Exercise text |
■ ■ ■

But what constitutes a performance? That is the devil that lives in the details. One performance is the streaming of one song, to one listener. Kurt Hanson of the Radio and Internet Newsletter breaks down the numbers:


Because a typical Internet radio station plays about 16 songs an hour, that's a royalty obligation in 2006 of about 1.28 cents per listener-hour.

In 2006
, a well-run Internet radio station might have been able to sell two radio spots an hour at a $3 net CPM (cost-per-thousand), which would add up to .6 cents per listener-hour.

Even adding in ancillary revenues from occasional video gateway ads, banner ads on the website, and so forth, total revenues per listener-hour would only be in the 1.0 to 1.2 cents per listener-hour range.

That math suggests that the royalty rate decision — for the performance alone, not even including composers' royalties! — is in the ballpark of 100% or more of total revenues.

There is no corresponding fee for terrestrial, over-the-air broadcasters.

Non-commercial broadcasters will pay a $500 fee up to a full-time listening audience of about 220; after that they will pay commercial rates.

The reason for this seems obvious to the casual observer. Some combination of large Internet broadcasters, traditional terrestrial broadcasters, the RIAA, and who knows what else is trying to kill off small Internet broadcasters. To what end, I don't know, other than to preserve their business models and eliminate competition. Even large non-commercial broadcasters like Seattle's KUOW or New York's WFMU will be hard pressed to come up with fees for any performances covered by SoundExchange if they play such music on a regular basis.

All of which brings me back to Wolfman Jack. He ended up leaving the US and finding fame and fortune in Mexico because there wasn't a place for him in the US. He's not the first. British broadcasters, frustrated by their government's limitations on radio, turned to venues like Radio Caroline, broadcasting from a ship anchored in the North Sea, and Radio Luxembourg, which had studios in London and programmed for a British audience. (Minor aside: When the Sex Pistols were banished from the BBC because of songs like "God Save The Queen" and "Anarchy In The UK", they turned to Radio Luxembourg. I distinctly remember seeing them at the top of a sales chart at an HMV store I visited in London over Christmas 1977, even though their records were banned from airplay in Britain.)

■ ■ ■

Problem 1 |
According to the Internet radio text, about how many songs an hour does a typical Internet radio station play?
Problem 2 |
Write out the Internet radio text between "Because a typical" and "of total revenues.", inclusive, switching "Internet radio station" to "online radio station".
Problem 3 |
Go on with the Internet radio text, starting after its final sentence.
The data is not needed here.

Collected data
■ ■ ■

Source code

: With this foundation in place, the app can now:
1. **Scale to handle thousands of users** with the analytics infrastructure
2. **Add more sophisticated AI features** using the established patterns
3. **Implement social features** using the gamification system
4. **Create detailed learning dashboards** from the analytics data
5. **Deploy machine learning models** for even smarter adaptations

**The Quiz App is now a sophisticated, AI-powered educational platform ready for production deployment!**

■ ■ ■

Response box 1 |
About 16 songs an hour.

Response box 2 |
Because a typical online radio station plays about 16 songs an hour, that's a royalty obligation in 2006 of about 1.28 cents per listener-hour.

In 2006
, a well-run online radio station might have been able to sell two radio spots an hour at a $3 net CPM (cost-per-thousand), which would add up to .6 cents per listener-hour.

Even adding in ancillary revenues from occasional video gateway ads, banner ads on the website, and so forth, total revenues per listener-hour would only be in the 1.0 to 1.2 cents per listener-hour range.

That math suggests that the royalty rate decision — for the performance alone, not even including composers' royalties! — is in the ballpark of 100% or more of total revenues.

Response box 3 |
If the CRB's insane proposal goes through, expect three things to happen:
  • Current Internet broadcasters who rely on SoundExchange-licensed material, such as Radio Paradise and KPIG, will go under. They won't be able to make the nut.

  • Unless, that is, they can go offshore. I fully expect some entrepreneur in another part of the world to start offering dedicated servers and other services themed toward US Internet broadcasters.

  • And some who can make the transition will abandon SoundExchange entirely, moving to other sources of content that SoundExchange doesn't cover..
All three of these possibilities have the effect of depriving SoundExchange and, by extension, the RIAA of revenue. Personally, I can't cry too many tears over this prospect. The artists who made the music may suffer some as well, and that's certainly unfortunate, but my understanding of the matter is that artists' shares of the money the RIAA sees are minimal at any rate unless you're talking about the really big acts.

Hopefully this will also have the effect of promoting artists who are good, but not good enough for the entertainment-industrial complex to take a chance on them.

Now let me state for the record that I would rather see reasonable royalty rates that don't require a huge upheaval in Internet radio and will allow everyone to make a little money instead of everyone making none To that end I am going to follow the recommendations on Radio Paradise's home page -- sign their petition, contact my Congresscritters, educate the public (that's you and me), lather, rinse, repeat. Otherwise we run the risk of once again having innovation stifled by regulation, followed by expatriation as entrepreneurs go overseas to follow their vision and maybe make a little money doing it.